### Keypoint coordinate data

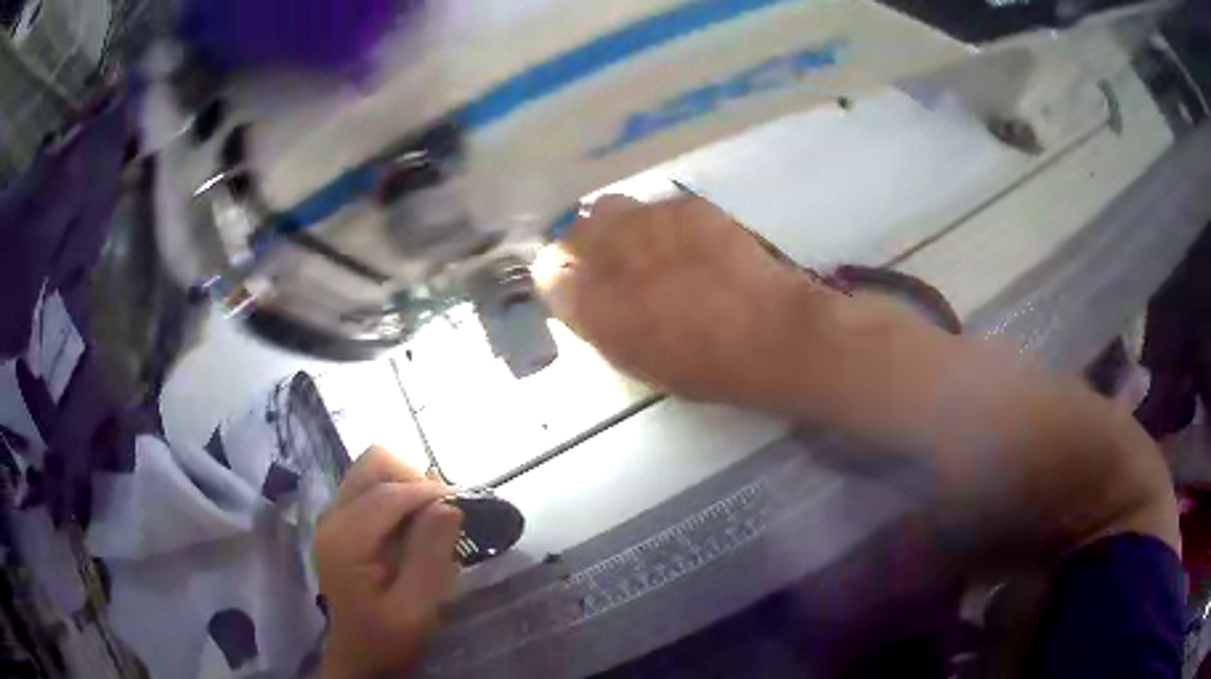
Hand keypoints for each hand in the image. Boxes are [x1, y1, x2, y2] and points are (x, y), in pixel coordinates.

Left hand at [316, 447, 462, 678]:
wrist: (358, 653)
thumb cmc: (387, 637)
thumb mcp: (416, 608)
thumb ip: (430, 556)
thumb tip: (449, 505)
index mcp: (345, 539)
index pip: (388, 493)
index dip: (429, 492)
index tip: (465, 503)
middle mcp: (332, 516)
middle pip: (374, 464)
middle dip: (415, 479)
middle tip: (443, 512)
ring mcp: (334, 515)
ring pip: (373, 469)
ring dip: (407, 484)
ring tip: (432, 516)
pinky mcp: (342, 520)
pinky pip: (372, 486)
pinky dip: (399, 494)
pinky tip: (415, 524)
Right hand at [534, 194, 835, 408]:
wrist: (769, 333)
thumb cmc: (704, 366)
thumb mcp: (636, 359)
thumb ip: (599, 322)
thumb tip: (583, 297)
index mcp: (590, 302)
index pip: (547, 270)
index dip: (562, 277)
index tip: (580, 285)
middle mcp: (607, 253)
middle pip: (574, 230)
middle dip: (586, 244)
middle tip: (615, 263)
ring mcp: (645, 221)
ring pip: (611, 208)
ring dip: (620, 226)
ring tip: (651, 247)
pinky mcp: (684, 205)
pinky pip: (656, 206)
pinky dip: (661, 223)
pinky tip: (690, 243)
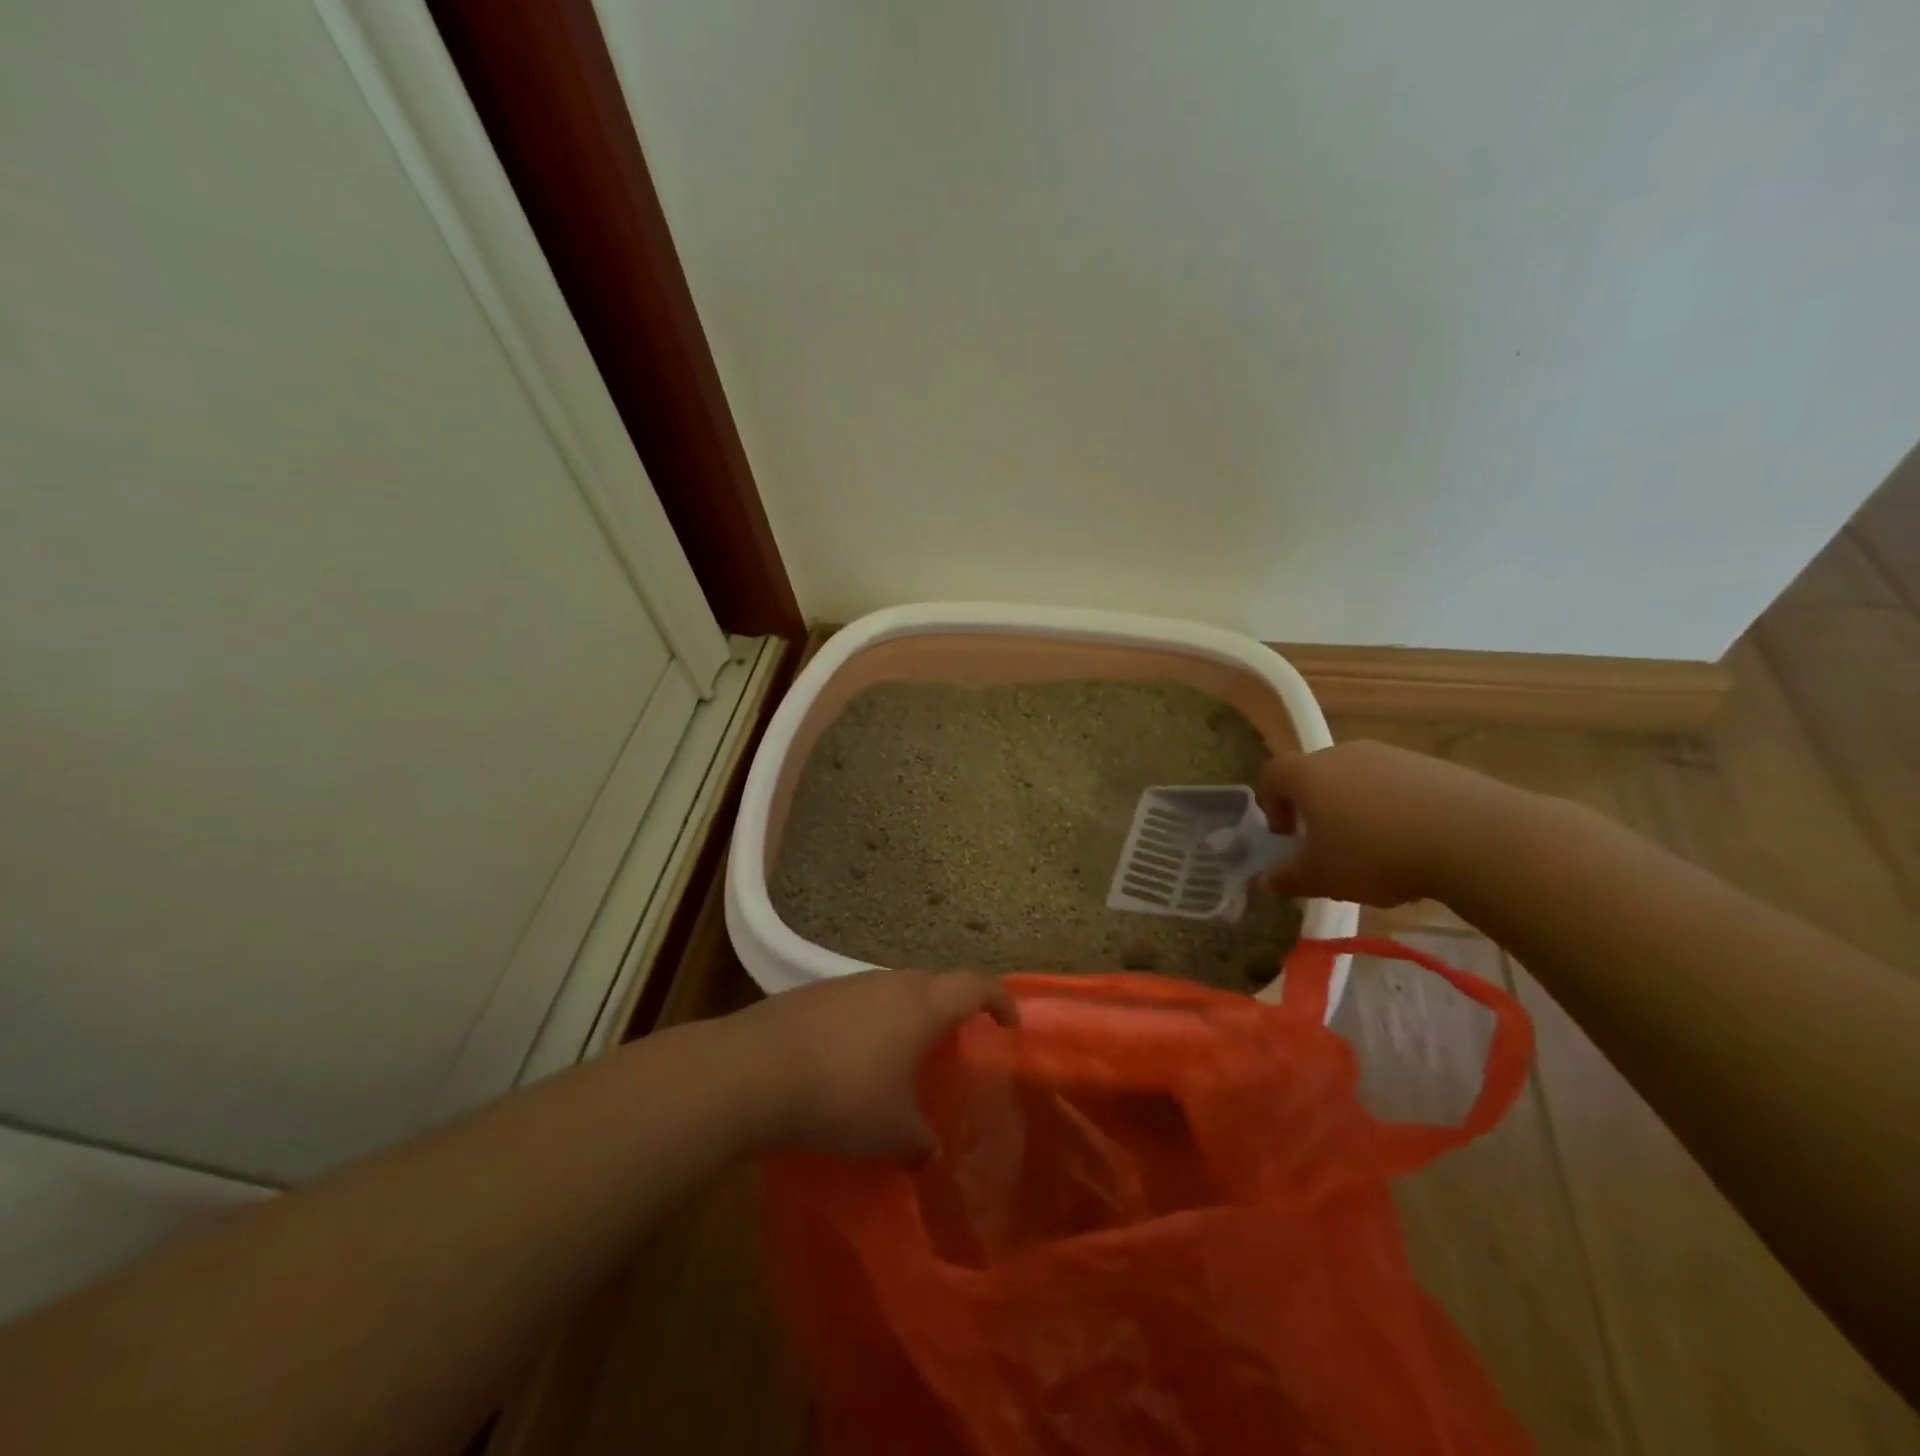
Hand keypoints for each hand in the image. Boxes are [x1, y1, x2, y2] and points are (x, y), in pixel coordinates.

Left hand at [735, 969, 1016, 1160]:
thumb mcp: (891, 1132)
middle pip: (934, 982)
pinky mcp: (813, 994)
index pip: (976, 985)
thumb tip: (928, 1153)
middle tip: (955, 1040)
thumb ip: (919, 1142)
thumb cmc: (842, 1095)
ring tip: (901, 1053)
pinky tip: (851, 1057)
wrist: (755, 1069)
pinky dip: (868, 1022)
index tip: (1010, 1023)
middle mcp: (890, 983)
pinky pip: (858, 1001)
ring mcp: (848, 983)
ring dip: (906, 1014)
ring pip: (893, 990)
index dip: (1000, 1000)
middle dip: (951, 1006)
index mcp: (922, 1005)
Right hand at [1258, 740, 1528, 906]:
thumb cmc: (1375, 854)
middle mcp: (1344, 754)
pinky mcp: (1433, 765)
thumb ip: (1287, 878)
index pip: (1271, 775)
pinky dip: (1395, 809)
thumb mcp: (1321, 878)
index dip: (1270, 804)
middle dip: (1314, 807)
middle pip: (1316, 774)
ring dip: (1356, 808)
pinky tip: (1414, 843)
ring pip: (1359, 779)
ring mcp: (1391, 755)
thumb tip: (1265, 880)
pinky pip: (1398, 785)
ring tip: (1375, 848)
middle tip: (1326, 844)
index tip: (1284, 836)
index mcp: (1308, 774)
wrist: (1474, 838)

### WORK ORDER
Each line above must be repeated exactly in the answer, with pictures omitted.

### RESPONSE
Hand keypoints for each hand in the image. Boxes are [x1, y1, x2, y2] and points are (x, y), in pixel coordinates.

Left hand at [316, 447, 462, 678]:
wrist: (358, 653)
thumb cmc: (387, 637)
thumb mcp: (416, 608)
thumb ip: (430, 556)
thumb tip: (449, 505)
index mcp: (345, 539)
index pip: (388, 493)
index dip: (429, 492)
index tip: (465, 503)
middle mcp: (332, 516)
middle pip: (374, 464)
middle dip: (415, 479)
middle tip: (443, 512)
ring mcp: (334, 515)
ring pip: (373, 469)
ring dip: (407, 484)
ring tip: (432, 516)
pinky mcp: (342, 520)
pinky pip: (372, 486)
pinky dip: (399, 494)
pinky tip: (415, 524)
Right hand at [534, 194, 835, 408]:
wrist: (769, 333)
thumb cmc: (704, 366)
thumb mcp: (636, 359)
thumb ip: (599, 322)
thumb tip: (583, 297)
index mcp: (590, 302)
index pip: (547, 270)
index dip: (562, 277)
index tip: (580, 285)
middle mcp: (607, 253)
middle pip: (574, 230)
middle dip: (586, 244)
middle tip: (615, 263)
ring mcp: (645, 221)
ring pip: (611, 208)
ring dip: (620, 226)
ring tip: (651, 247)
pinky mcp: (684, 205)
pinky pip: (656, 206)
pinky dip: (661, 223)
pinky tip: (690, 243)
Hand keypoints for each hand in the image. Boxes are [x1, y1, x2, y2] and points are (x, y), in pixel coordinates.

Left hand at [735, 969, 1016, 1160]:
thumb mcp: (891, 1132)
middle pip: (934, 982)
pinky mcp: (813, 994)
index pip: (976, 985)
thumb tip: (928, 1153)
middle tip: (955, 1040)
thumb ip: (919, 1142)
thumb cmc: (842, 1095)
ring tip: (901, 1053)
pinky tip: (851, 1057)
wrist: (755, 1069)
pinky dip: (868, 1022)
index tip: (1010, 1023)
middle mcp: (890, 983)
pinky pip: (858, 1001)
ring mcp: (848, 983)
ring dip: (906, 1014)
ring pip: (893, 990)
index dip: (1000, 1000)
middle dip: (951, 1006)
index mcp: (922, 1005)
Right hand at [1258, 740, 1528, 906]:
thumb cmc: (1375, 854)
middle mcp: (1344, 754)
pinky mcp: (1433, 765)
thumb ip: (1287, 878)
index pip: (1271, 775)
pinky dip: (1395, 809)
thumb mcp: (1321, 878)
index dip: (1270, 804)
middle dip: (1314, 807)
middle pip: (1316, 774)
ring dip: (1356, 808)
pinky tip: (1414, 843)
ring pip: (1359, 779)
ring mcp: (1391, 755)
thumb tip: (1265, 880)
pinky pip: (1398, 785)
ring tip: (1375, 848)
middle tip: (1326, 844)
index tip: (1284, 836)
index mcp: (1308, 774)
wrist: (1474, 838)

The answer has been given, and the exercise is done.